После обеда рыбаки, пользуясь тихой погодой, принялись ловить рыбу на лодках. На этот раз деятельное участие приняли в ловле Пенн и Сальтерс. Рыбы поймали много, и попадалась все крупная.
– Абишай унёс с собою своё несчастье, – подумал вслух Сальтерс. – Ветру нет, да вот и рыба клюёт. Впрочем, я никогда не был суеверен!
Том Плэт стоял на своём, что лучше было бы бросить якорь в другом месте.
– Счастье переменчиво, – сказал кок. – Присмотритесь, сами увидите. Уж я-то знаю!
Джэк не знал, к кому примкнуть, наконец он согласился с Томом Плэтом, и они отправились вдвоём.
Рыбаки закидывали лесу, снимали рыбу, снова насаживали на крючки приманку и закидывали в море. Труд этот далеко не безопасен: тяжёлая рыба, оттягивая лесу, может опрокинуть лодку. В тумане послышалось чьё-то пение. Вся команда шхуны встрепенулась, шлюпки заходили вокруг. Добыча доставалась богатая. Том Плэт звал на помощь Мануэля.

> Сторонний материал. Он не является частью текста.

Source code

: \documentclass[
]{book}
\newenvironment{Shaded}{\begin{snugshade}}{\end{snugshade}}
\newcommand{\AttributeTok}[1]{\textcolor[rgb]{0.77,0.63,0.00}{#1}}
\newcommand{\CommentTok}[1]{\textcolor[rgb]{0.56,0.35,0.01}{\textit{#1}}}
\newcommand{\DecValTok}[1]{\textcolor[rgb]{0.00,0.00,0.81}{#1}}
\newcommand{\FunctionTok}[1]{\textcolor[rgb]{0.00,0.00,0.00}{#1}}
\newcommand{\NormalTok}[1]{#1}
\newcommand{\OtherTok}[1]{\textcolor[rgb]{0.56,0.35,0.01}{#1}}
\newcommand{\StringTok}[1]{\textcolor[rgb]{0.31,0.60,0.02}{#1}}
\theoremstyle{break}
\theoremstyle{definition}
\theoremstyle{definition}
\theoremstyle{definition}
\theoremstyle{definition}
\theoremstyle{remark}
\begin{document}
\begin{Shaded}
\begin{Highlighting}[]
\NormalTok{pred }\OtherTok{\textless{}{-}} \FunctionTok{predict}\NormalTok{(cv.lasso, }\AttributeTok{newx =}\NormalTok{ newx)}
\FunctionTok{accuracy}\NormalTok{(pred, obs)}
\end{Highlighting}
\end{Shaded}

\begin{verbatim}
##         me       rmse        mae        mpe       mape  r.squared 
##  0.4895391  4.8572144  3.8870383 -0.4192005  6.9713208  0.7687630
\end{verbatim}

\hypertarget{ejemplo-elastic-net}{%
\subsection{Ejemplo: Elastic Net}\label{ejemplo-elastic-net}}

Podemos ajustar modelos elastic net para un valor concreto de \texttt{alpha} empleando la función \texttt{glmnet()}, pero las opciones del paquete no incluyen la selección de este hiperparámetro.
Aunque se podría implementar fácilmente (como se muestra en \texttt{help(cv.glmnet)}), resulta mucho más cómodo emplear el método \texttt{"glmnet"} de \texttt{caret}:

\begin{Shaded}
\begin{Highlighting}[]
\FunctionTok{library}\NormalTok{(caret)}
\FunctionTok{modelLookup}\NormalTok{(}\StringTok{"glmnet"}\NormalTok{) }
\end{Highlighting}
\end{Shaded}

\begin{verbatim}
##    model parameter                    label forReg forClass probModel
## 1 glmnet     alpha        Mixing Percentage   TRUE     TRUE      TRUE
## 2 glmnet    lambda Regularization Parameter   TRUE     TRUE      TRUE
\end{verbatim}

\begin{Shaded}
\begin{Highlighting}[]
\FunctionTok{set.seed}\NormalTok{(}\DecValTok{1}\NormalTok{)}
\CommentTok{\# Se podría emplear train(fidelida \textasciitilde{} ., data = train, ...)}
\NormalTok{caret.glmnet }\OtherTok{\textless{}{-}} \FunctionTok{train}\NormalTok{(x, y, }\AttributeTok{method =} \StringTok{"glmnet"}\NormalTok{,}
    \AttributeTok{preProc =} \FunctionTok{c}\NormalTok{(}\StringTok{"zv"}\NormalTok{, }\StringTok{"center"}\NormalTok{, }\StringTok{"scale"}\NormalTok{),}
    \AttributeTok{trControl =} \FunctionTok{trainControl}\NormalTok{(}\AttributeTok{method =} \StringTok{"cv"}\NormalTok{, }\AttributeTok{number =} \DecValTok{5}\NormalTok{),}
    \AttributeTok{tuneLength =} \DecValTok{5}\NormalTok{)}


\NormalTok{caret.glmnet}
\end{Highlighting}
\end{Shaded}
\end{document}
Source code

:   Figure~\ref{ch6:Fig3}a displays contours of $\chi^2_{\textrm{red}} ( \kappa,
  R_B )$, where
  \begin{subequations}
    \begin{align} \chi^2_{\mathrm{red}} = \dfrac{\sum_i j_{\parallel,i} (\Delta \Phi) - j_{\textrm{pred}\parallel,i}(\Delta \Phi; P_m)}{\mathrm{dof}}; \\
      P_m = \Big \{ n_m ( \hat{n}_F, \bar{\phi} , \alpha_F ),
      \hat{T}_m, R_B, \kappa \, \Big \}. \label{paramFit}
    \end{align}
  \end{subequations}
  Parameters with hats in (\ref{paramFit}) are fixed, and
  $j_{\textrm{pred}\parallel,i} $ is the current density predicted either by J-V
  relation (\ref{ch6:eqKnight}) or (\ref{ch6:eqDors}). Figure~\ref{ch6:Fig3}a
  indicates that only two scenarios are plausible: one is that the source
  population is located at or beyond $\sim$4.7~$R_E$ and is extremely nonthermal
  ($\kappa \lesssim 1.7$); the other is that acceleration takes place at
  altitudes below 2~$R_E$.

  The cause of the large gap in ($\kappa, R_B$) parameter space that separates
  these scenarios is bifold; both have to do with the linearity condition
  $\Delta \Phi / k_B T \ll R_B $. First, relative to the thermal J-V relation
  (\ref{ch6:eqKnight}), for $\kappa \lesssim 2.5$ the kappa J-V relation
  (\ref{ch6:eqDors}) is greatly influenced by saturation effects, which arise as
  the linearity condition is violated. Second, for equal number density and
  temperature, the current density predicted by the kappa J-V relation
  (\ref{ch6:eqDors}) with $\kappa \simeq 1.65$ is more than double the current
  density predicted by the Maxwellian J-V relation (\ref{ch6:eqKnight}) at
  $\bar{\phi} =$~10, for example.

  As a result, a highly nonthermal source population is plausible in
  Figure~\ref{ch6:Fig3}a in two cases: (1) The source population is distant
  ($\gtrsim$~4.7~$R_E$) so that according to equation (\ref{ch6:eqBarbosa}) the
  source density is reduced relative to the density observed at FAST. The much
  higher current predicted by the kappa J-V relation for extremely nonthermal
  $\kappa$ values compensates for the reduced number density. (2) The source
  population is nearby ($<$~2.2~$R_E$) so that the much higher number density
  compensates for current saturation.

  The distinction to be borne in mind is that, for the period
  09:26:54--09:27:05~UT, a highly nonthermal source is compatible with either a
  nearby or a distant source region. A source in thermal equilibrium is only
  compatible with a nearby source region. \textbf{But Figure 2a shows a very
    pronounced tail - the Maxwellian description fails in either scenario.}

– Нам везёт, – сказал Джэк, ловко вонзая в рыбу гарпун, а Гарвей раскрыл рот от удивления при виде ловко управляемой лодки, которая чуть было не опрокинулась от тяжести рыбы. – Живей, Мануэль, тащи нам сюда кадку с приманкой! Сегодня на нашей улице праздник!
Рыба так и клевала. Её не успевали снимать с крючков. Том Плэт и Долговязый Джэк методически закидывали лесу, стряхивали с неё по временам морские огурцы, за которые она цеплялась, оглушали ударом молотка пойманную треску, складывали её в кучу. Так работали они до сумерек.
– После ужина мы примемся за чистку рыбы! – сказал Диско.
Это была грандиозная чистка. Опять из воды вынырнули три или четыре касатки, поглотившие выброшенные за борт рыбьи внутренности. Так провозились рыбаки до девяти часов. Диско уже в третий раз приказывал кончать, Гарвей все ещё бросал разделанную рыбу в трюм.
– Ты очень быстро привык, – сказал ему Дэн, когда рыбаки ушли и они стали точить ножи. – Сегодня на море случилось много необычного, что же ты ничего не говоришь?
– Некогда разговаривать, – отозвался Гарвей, пробуя только что отточенное лезвие. – Я только что думал о нашей шхуне. Видишь, как она качается!
Маленькая шхуна качалась на якоре среди серебристых волн. Она пятилась, насколько позволяла длина каната, и тогда в клюзе раздавался точно выстрел. Покачивая носовой частью, точно кивая головою, она, казалось, говорила: «Жаль, но я не могу оставаться здесь с вами. Я пойду на север». Вот она собирается уплыть, но вдруг останавливается, трагически загремев снастями. «Я хотела сказать…» – начинает она торжественно, как подгулявший прохожий, обращающийся с речью к фонарному столбу. Впрочем, речь выражалась пантомимой, и конец её терялся в припадке суетливости. Повинуясь капризу волн, шхуна билась, как щенок, который старается перегрызть свою привязь, тряслась, как неуклюжая женщина в седле, как курица, которой отрезали голову, или корова, ужаленная шершнем.